Grand Forks School Board rates its performance
Several Grand Forks School Board members gave the board mostly positive scores this year in a self-review discussed Monday.
Members approved their annual self-assessment the night before the election, in which seven members are seeking to keep their seats. They gave the board good marks for supporting student achievement, management of the school system and following state and School Board policies, but more mixed results in areas such as communication.
Five of nine board members completed the survey and rated the board as a whole on several measures including transparency, professional development and whether it’s adopted a plan for curriculum review and development.
The assessment results are fairly typical compared to previous years, said Superintendent Larry Nybladh. But the board rating itself, which it has done for years, is not typical practice, he said.
“I think this is extraordinary,” he said.

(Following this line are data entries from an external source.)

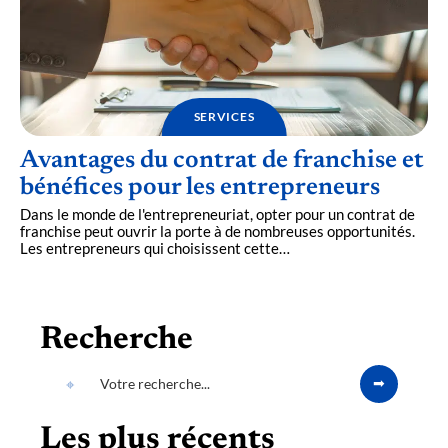
SERVICES
Avantages du contrat de franchise et
bénéfices pour les entrepreneurs
Dans le monde de l'entrepreneuriat, opter pour un contrat de
franchise peut ouvrir la porte à de nombreuses opportunités.
Les entrepreneurs qui choisissent cette
…
Recherche
Les plus récents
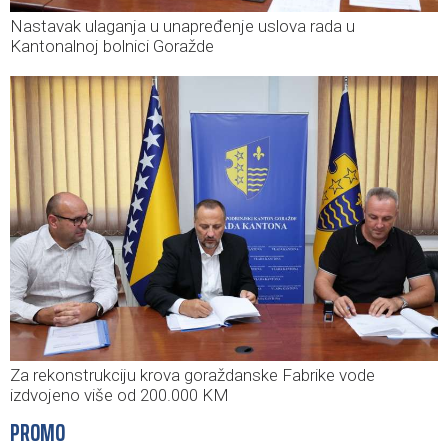
Nastavak ulaganja u unapređenje uslova rada u
Kantonalnoj bolnici Goražde
Za rekonstrukciju krova goraždanske Fabrike vode
izdvojeno više od 200.000 KM
PROMO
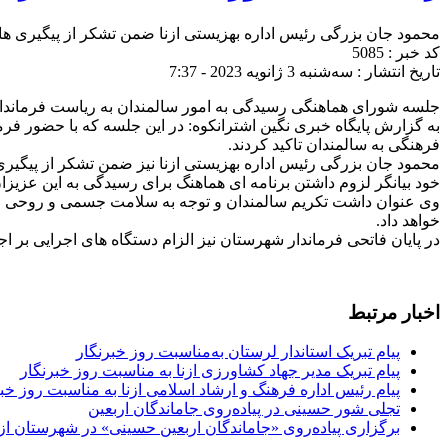
محمود جان بزرگی رئیس اداره بهزیستی ازنا ضمن تشکر از پیگیری های ف
کد خبر : 5085
تاریخ انتشار : سه‌شنبه 3 ژانویه 2023 - 7:37
جلسه شورای هماهنگی رسیدگی به امور سالمندان به ریاست فرماندار
به گزارش پایگاه خبری نگین اشترانکوه: در این جلسه که با حضور فر
فرهنگی به سالمندان تاکید کردند.
محمود جان بزرگی رئیس اداره بهزیستی ازنا نیز ضمن تشکر از پیگیری
خود بیانگر لزوم داشتن برنامه ای هماهنگ برای رسیدگی به این عزیزا
وی عنوان داشت تکریم سالمندان و توجه به سلامت جسمی و روحی این 
خواهد داد.
در پایان فاتحی فرماندار شهرستان نیز الزام‌ دستگاه های اجرایی ب
اخبار مرتبط
پیام تبریک استاندار لرستان به‌مناسبت روز خبرنگار
پیام تبریک مدیر جهاد کشاورزی ازنا به مناسبت روز خبرنگار
پیام رئیس اداره فرهنگ و ارشاد اسلامی ازنا به مناسبت روز خب
تجلی شور حسینی در پیاده‌روی جاماندگان اربعین
برگزاری پیاده‌روی «جاماندگان اربعین حسینی» در شهرستان ازن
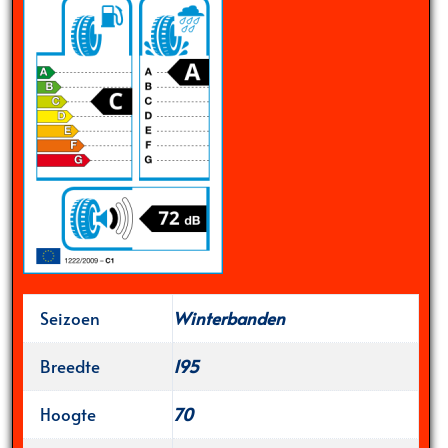
Seizoen
Winterbanden
Breedte
195
Hoogte
70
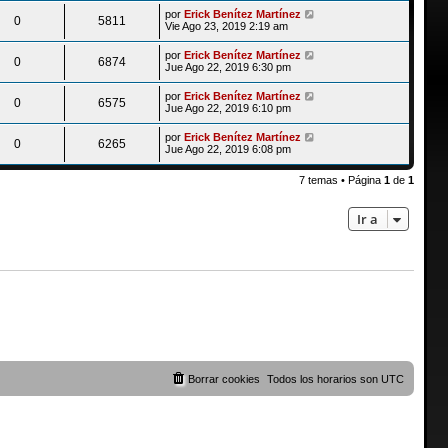
por
Erick Benítez Martínez
0
5811
Vie Ago 23, 2019 2:19 am
por
Erick Benítez Martínez
0
6874
Jue Ago 22, 2019 6:30 pm
por
Erick Benítez Martínez
0
6575
Jue Ago 22, 2019 6:10 pm
por
Erick Benítez Martínez
0
6265
Jue Ago 22, 2019 6:08 pm
7 temas • Página
1
de
1
Ir a
Borrar cookies
Todos los horarios son
UTC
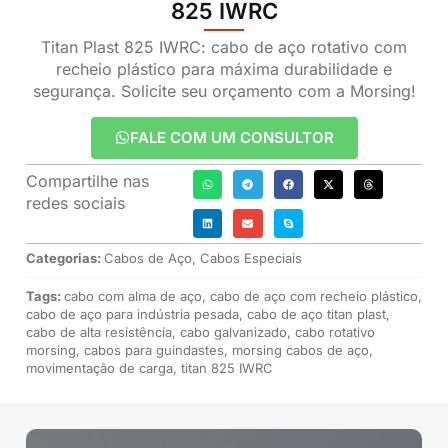
825 IWRC
Titan Plast 825 IWRC: cabo de aço rotativo com
recheio plástico para máxima durabilidade e
segurança. Solicite seu orçamento com a Morsing!
FALE COM UM CONSULTOR
Compartilhe nas
redes sociais
Categorias:
Cabos de Aço
,
Cabos Especiais
Tags:
cabo com alma de aço
,
cabo de aço com recheio plástico
,
cabo de aço para indústria pesada
,
cabo de aço titan plast
,
cabo de alta resistência
,
cabo galvanizado
,
cabo rotativo
morsing
,
cabos para guindastes
,
morsing cabos de aço
,
movimentação de carga
,
titan 825 IWRC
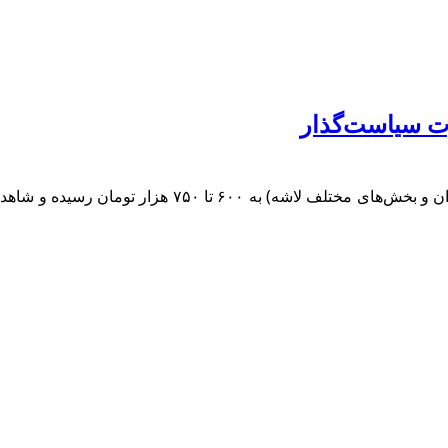
ت سیاست‌گذار
در حالی که قیمت یک کیلوگرم گوشت شقه گوسفندی (شامل 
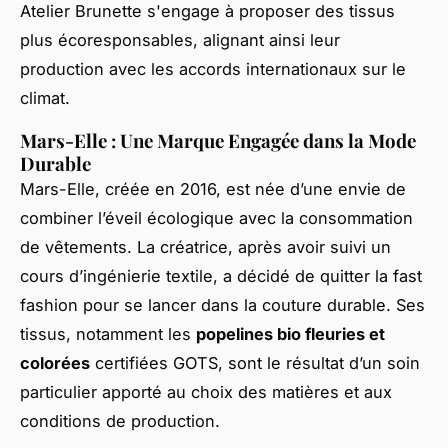
Atelier Brunette s'engage à proposer des tissus
plus écoresponsables, alignant ainsi leur
production avec les accords internationaux sur le
climat.
Mars-Elle : Une Marque Engagée dans la Mode
Durable
Mars-Elle, créée en 2016, est née d’une envie de
combiner l’éveil écologique avec la consommation
de vêtements. La créatrice, après avoir suivi un
cours d’ingénierie textile, a décidé de quitter la
fast
fashion
pour se lancer dans la couture durable. Ses
tissus, notamment les
popelines bio fleuries et
colorées
certifiées GOTS, sont le résultat d’un soin
particulier apporté au choix des matières et aux
conditions de production.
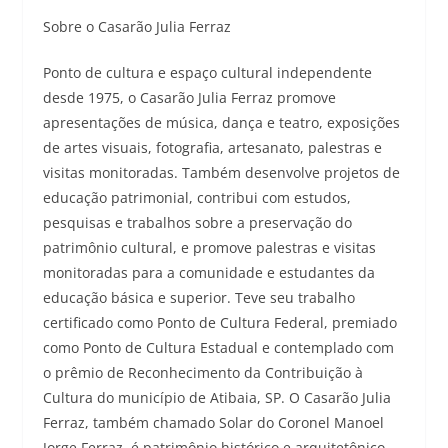
Sobre o Casarão Julia Ferraz
Ponto de cultura e espaço cultural independente
desde 1975, o Casarão Julia Ferraz promove
apresentações de música, dança e teatro, exposições
de artes visuais, fotografia, artesanato, palestras e
visitas monitoradas. Também desenvolve projetos de
educação patrimonial, contribui com estudos,
pesquisas e trabalhos sobre a preservação do
patrimônio cultural, e promove palestras e visitas
monitoradas para a comunidade e estudantes da
educação básica e superior. Teve seu trabalho
certificado como Ponto de Cultura Federal, premiado
como Ponto de Cultura Estadual e contemplado com
o prêmio de Reconhecimento da Contribuição à
Cultura do município de Atibaia, SP. O Casarão Julia
Ferraz, também chamado Solar do Coronel Manoel
Jorge Ferraz, é patrimônio histórico e arquitetônico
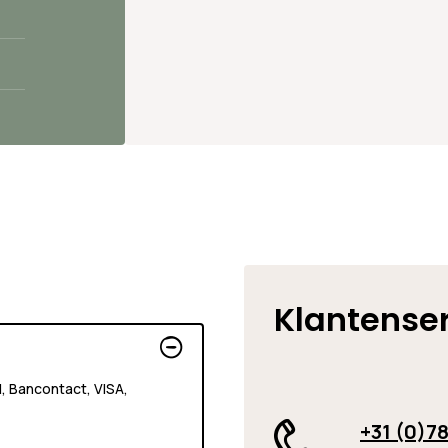
Klantense
al, Bancontact, VISA,
+31 (0)78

Board members felt hiring qualified staff, engaging the community in decision-making and supporting student achievement were among many top priorities this year.
On a scale of one to five, members were asked to rate importance of a category and then provide a separate rating on how the board’s current practice matched up.
In about half the categories, members felt the board’s efforts mostly aligned with the priority level. They gave themselves higher scores for making sure the public had access to board policy, adopting a strategic plan and regularly reviewing board policy, among other areas.
In some instances, the results were more mixed.
Although the board felt it important to be held accountable for its behavior — such as keeping information confidential in executive session — one member gave the board’s actions a five, while others gave it a three or two.
Every board member felt that engaging with the community by seeking input and building support networks was a high-level priority, but the majority rated the board’s actions with a three.
Public perception of board and administration communication changed somewhat after the board attempted a tax increase last year that surprised many. In the comments section of this category, two members, who were not identified in the assessment, said there’s been significant progress.
“We put a communications plan in place. We have hired an individual to focus on it alone. We have made tremendous progress,” wrote one. “I do not grade us a 3 because we are failing, but because the public we deal with doesn’t care how we make a watch, only what time it is.”
To be successful, the member continued, the public needs to know how the board makes superior students and question how they do it.
At the meeting, some said the assessment was useful, but also pointed out varying interpretations and personal prioritization limited its effectiveness. More member commentary and a discussion to narrow the definitions of the categories would help in the future, they said.